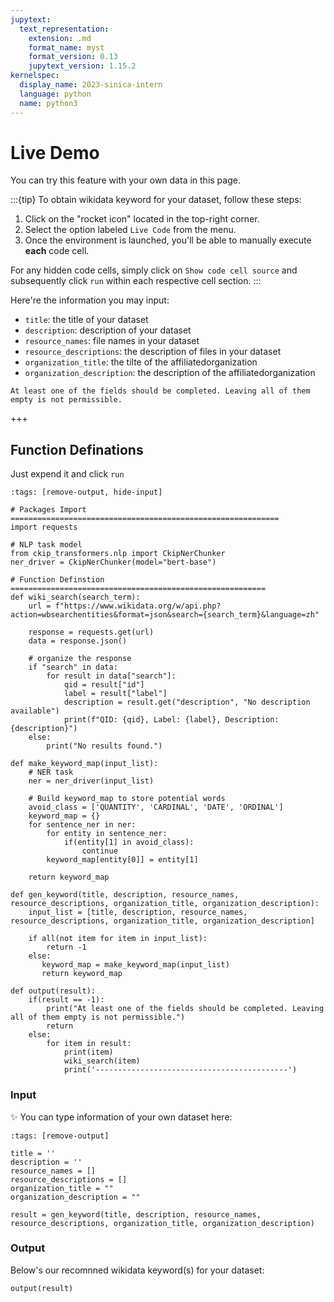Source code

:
 ```yaml
---
jupytext:
  text_representation:
    extension: .md
    format_name: myst
    format_version: 0.13
    jupytext_version: 1.15.2
kernelspec:
  display_name: 2023-sinica-intern
  language: python
  name: python3
---
```


# Live Demo

You can try this feature with your own data in this page. 

:::{tip}
To obtain wikidata keyword for your dataset, follow these steps:
1. Click on the "rocket icon" located in the top-right corner.
2. Select the option labeled `Live Code` from the menu.
3. Once the environment is launched, you'll be able to manually execute **each** code cell.

For any hidden code cells, simply click on `Show code cell source` and subsequently click `run` within each respective cell section.
:::

Here're the information you may input:
* `title`: the title of your dataset
* `description`: description of your dataset
* `resource_names`: file names in your dataset
* `resource_descriptions`: the description of files in your dataset
* `organization_title`: the tilte of the affiliatedorganization 
* `organization_description`: the description of the affiliatedorganization 

```{warning} Notice
At least one of the fields should be completed. Leaving all of them empty is not permissible.
```

+++

## Function Definations
Just expend it and click `run`

```{code-cell} ipython3
:tags: [remove-output, hide-input]

# Packages Import ============================================================
import requests

# NLP task model
from ckip_transformers.nlp import CkipNerChunker
ner_driver = CkipNerChunker(model="bert-base")

# Function Definstion =========================================================
def wiki_search(search_term):
    url = f"https://www.wikidata.org/w/api.php?action=wbsearchentities&format=json&search={search_term}&language=zh"

    response = requests.get(url)
    data = response.json()

    # organize the response
    if "search" in data:
        for result in data["search"]:
            qid = result["id"]
            label = result["label"]
            description = result.get("description", "No description available")
            print(f"QID: {qid}, Label: {label}, Description: {description}")
    else:
        print("No results found.")

def make_keyword_map(input_list):
    # NER task
    ner = ner_driver(input_list)

    # Build keyword_map to store potential words
    avoid_class = ['QUANTITY', 'CARDINAL', 'DATE', 'ORDINAL']
    keyword_map = {}
    for sentence_ner in ner:
        for entity in sentence_ner:
            if(entity[1] in avoid_class):
                continue
        keyword_map[entity[0]] = entity[1]
    
    return keyword_map

def gen_keyword(title, description, resource_names, resource_descriptions, organization_title, organization_description):
    input_list = [title, description, resource_names, resource_descriptions, organization_title, organization_description]

    if all(not item for item in input_list):
        return -1
    else:
       keyword_map = make_keyword_map(input_list)
       return keyword_map

def output(result):
    if(result == -1):
        print("At least one of the fields should be completed. Leaving all of them empty is not permissible.")
        return
    else:
        for item in result:
            print(item)
            wiki_search(item)
            print('-------------------------------------------')
```

### Input
✨ You can type information of your own dataset here:

```{code-cell} ipython3
:tags: [remove-output]

title = ''
description = ''
resource_names = []
resource_descriptions = []
organization_title = ""
organization_description = ""

result = gen_keyword(title, description, resource_names, resource_descriptions, organization_title, organization_description)
```

### Output
Below's our recomnned wikidata keyword(s) for your dataset:

```{code-cell} ipython3
output(result)
```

════════

## REQUIRED WORK
Exactly as they stand, set down all of the entries above, minus every picture.

## WRITTEN RESPONSE
Source code

:
 ```yaml
---
jupytext:
  text_representation:
    extension: .md
    format_name: myst
    format_version: 0.13
    jupytext_version: 1.15.2
kernelspec:
  display_name: 2023-sinica-intern
  language: python
  name: python3
---
```


# Live Demo

You can try this feature with your own data in this page. 

:::{tip}
To obtain wikidata keyword for your dataset, follow these steps:
1. Click on the "rocket icon" located in the top-right corner.
2. Select the option labeled `Live Code` from the menu.
3. Once the environment is launched, you'll be able to manually execute **each** code cell.

For any hidden code cells, simply click on `Show code cell source` and subsequently click `run` within each respective cell section.
:::

Here're the information you may input:
* `title`: the title of your dataset
* `description`: description of your dataset
* `resource_names`: file names in your dataset
* `resource_descriptions`: the description of files in your dataset
* `organization_title`: the tilte of the affiliatedorganization 
* `organization_description`: the description of the affiliatedorganization 

```{warning} Notice
At least one of the fields should be completed. Leaving all of them empty is not permissible.
```

+++

## Function Definations
Just expend it and click `run`

```{code-cell} ipython3
:tags: [remove-output, hide-input]

# Packages Import ============================================================
import requests

# NLP task model
from ckip_transformers.nlp import CkipNerChunker
ner_driver = CkipNerChunker(model="bert-base")

# Function Definstion =========================================================
def wiki_search(search_term):
    url = f"https://www.wikidata.org/w/api.php?action=wbsearchentities&format=json&search={search_term}&language=zh"

    response = requests.get(url)
    data = response.json()

    # organize the response
    if "search" in data:
        for result in data["search"]:
            qid = result["id"]
            label = result["label"]
            description = result.get("description", "No description available")
            print(f"QID: {qid}, Label: {label}, Description: {description}")
    else:
        print("No results found.")

def make_keyword_map(input_list):
    # NER task
    ner = ner_driver(input_list)

    # Build keyword_map to store potential words
    avoid_class = ['QUANTITY', 'CARDINAL', 'DATE', 'ORDINAL']
    keyword_map = {}
    for sentence_ner in ner:
        for entity in sentence_ner:
            if(entity[1] in avoid_class):
                continue
        keyword_map[entity[0]] = entity[1]
    
    return keyword_map

def gen_keyword(title, description, resource_names, resource_descriptions, organization_title, organization_description):
    input_list = [title, description, resource_names, resource_descriptions, organization_title, organization_description]

    if all(not item for item in input_list):
        return -1
    else:
       keyword_map = make_keyword_map(input_list)
       return keyword_map

def output(result):
    if(result == -1):
        print("At least one of the fields should be completed. Leaving all of them empty is not permissible.")
        return
    else:
        for item in result:
            print(item)
            wiki_search(item)
            print('-------------------------------------------')
```

### Input
✨ You can type information of your own dataset here:

```{code-cell} ipython3
:tags: [remove-output]

title = ''
description = ''
resource_names = []
resource_descriptions = []
organization_title = ""
organization_description = ""

result = gen_keyword(title, description, resource_names, resource_descriptions, organization_title, organization_description)
```

### Output
Below's our recomnned wikidata keyword(s) for your dataset:

```{code-cell} ipython3
output(result)
```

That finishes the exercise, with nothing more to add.